• _Supplied records_:
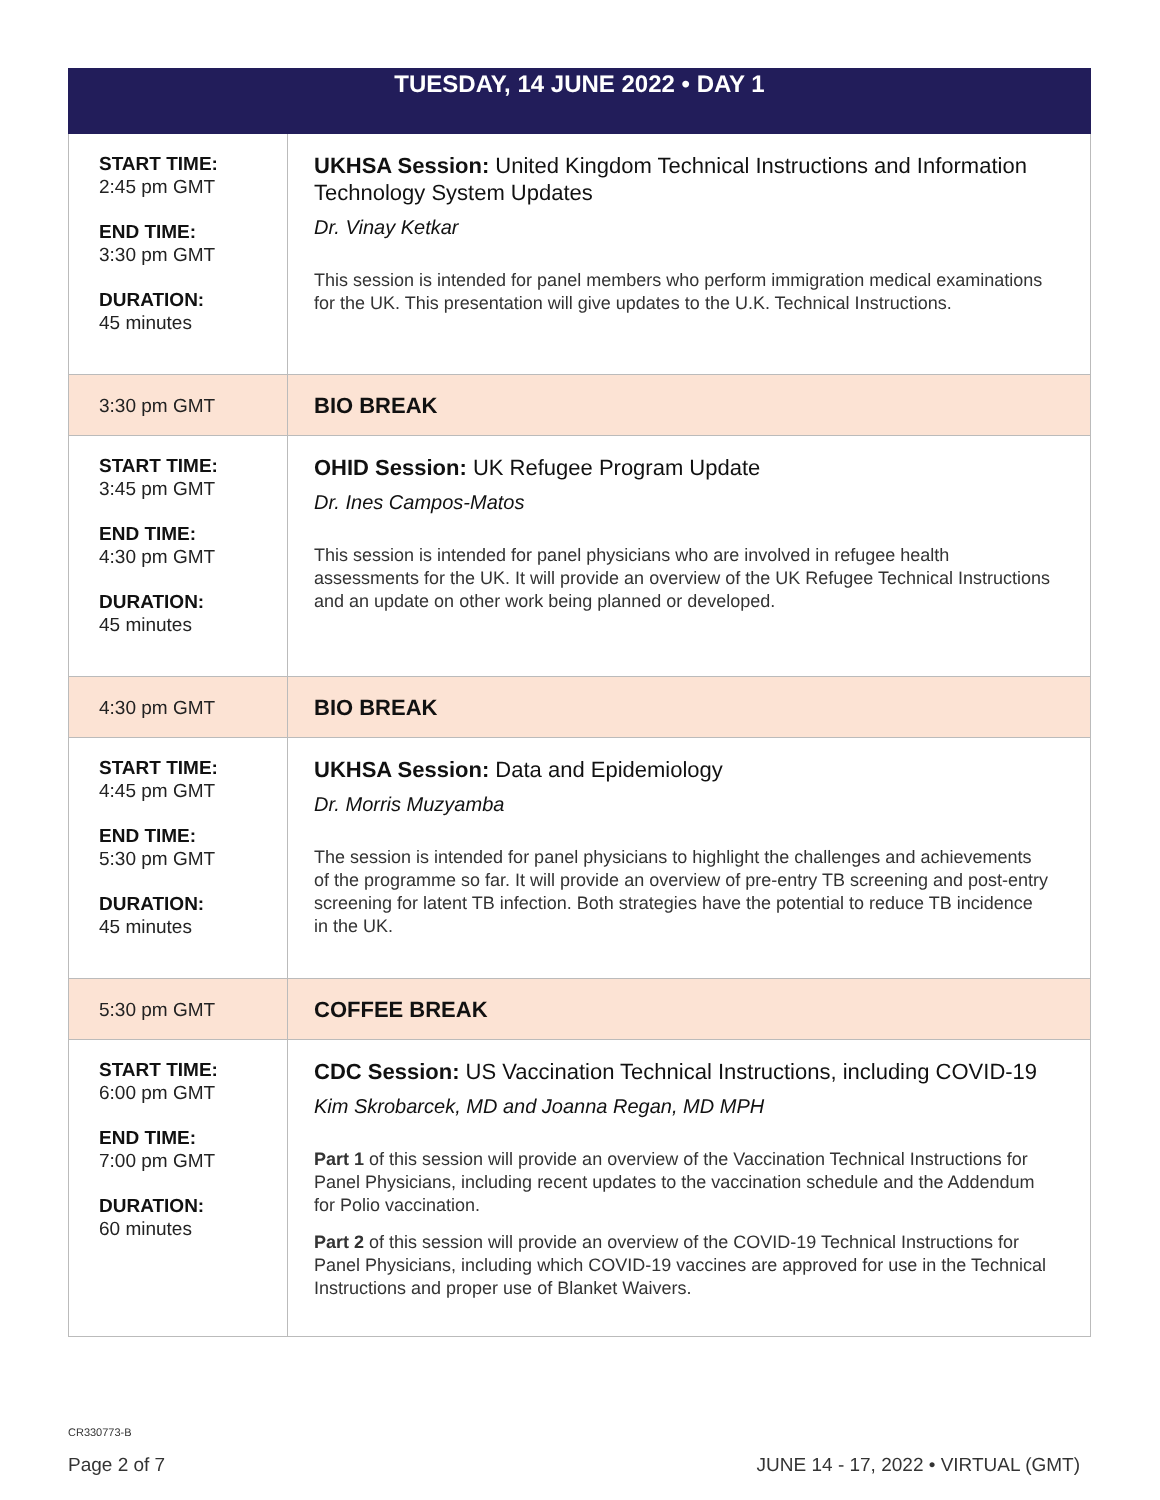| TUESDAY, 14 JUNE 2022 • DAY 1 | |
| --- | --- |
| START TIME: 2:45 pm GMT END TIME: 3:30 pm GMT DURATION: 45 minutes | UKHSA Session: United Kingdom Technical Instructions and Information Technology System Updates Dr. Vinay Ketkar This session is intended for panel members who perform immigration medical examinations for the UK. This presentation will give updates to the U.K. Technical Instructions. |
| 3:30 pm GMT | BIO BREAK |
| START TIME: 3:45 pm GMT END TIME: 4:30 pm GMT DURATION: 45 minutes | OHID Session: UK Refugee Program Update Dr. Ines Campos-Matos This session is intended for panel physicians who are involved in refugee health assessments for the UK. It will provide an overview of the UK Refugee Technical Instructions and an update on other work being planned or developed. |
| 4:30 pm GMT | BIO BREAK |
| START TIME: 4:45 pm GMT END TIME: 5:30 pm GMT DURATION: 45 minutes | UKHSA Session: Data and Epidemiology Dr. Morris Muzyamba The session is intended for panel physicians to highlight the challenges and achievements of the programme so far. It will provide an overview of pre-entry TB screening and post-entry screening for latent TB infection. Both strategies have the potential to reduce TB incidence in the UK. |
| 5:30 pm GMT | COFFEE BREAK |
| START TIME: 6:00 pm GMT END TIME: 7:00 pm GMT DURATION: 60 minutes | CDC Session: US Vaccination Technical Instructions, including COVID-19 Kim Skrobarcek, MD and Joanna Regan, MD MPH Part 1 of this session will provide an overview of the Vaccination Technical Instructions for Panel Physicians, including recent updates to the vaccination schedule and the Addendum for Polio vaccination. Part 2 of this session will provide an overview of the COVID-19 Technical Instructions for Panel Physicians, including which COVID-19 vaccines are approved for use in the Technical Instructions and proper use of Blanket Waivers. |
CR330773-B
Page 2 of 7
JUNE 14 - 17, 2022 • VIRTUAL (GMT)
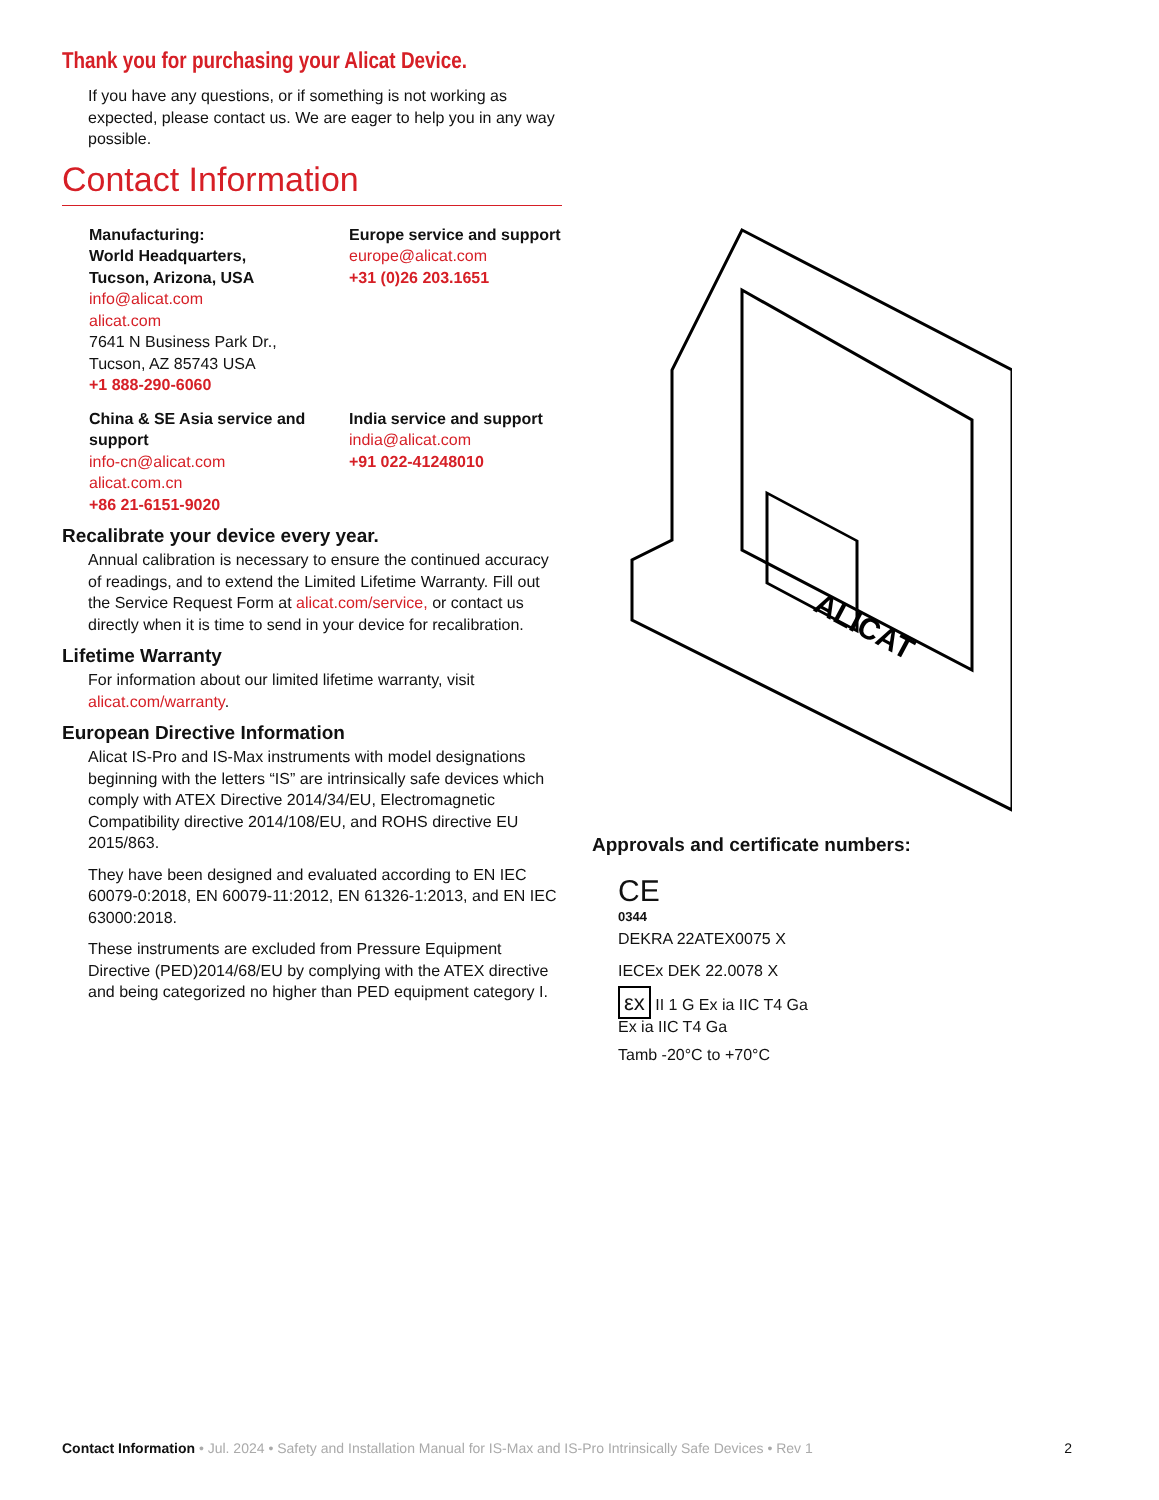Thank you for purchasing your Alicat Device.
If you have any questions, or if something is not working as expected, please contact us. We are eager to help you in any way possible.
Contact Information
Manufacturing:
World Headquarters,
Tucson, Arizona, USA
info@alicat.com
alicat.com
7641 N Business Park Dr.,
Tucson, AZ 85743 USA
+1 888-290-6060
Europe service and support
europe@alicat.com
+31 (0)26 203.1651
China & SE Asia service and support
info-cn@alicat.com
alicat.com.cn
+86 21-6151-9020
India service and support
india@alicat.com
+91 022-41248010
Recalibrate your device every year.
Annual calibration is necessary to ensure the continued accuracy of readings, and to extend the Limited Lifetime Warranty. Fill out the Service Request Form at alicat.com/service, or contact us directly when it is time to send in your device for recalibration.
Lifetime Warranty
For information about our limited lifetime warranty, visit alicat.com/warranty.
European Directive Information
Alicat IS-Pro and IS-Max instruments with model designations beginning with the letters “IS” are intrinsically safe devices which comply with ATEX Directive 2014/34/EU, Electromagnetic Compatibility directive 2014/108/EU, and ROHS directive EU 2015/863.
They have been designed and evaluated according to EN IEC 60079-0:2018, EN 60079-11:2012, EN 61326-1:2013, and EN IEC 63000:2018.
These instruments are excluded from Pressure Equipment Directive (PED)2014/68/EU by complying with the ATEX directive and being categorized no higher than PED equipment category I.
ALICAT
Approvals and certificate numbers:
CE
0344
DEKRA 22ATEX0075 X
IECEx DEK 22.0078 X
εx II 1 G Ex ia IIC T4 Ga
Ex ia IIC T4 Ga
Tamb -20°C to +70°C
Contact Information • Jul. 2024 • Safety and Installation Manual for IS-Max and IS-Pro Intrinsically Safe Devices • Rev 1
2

• _Exercise details_:
The range begins at the line containing "Approvals and certificate" and ends at the last line of the entries; reproduce it exactly.

• _Worked solution_:
Approvals and certificate numbers:
CE
0344
DEKRA 22ATEX0075 X
IECEx DEK 22.0078 X
εx II 1 G Ex ia IIC T4 Ga
Ex ia IIC T4 Ga
Tamb -20°C to +70°C
Contact Information • Jul. 2024 • Safety and Installation Manual for IS-Max and IS-Pro Intrinsically Safe Devices • Rev 1
2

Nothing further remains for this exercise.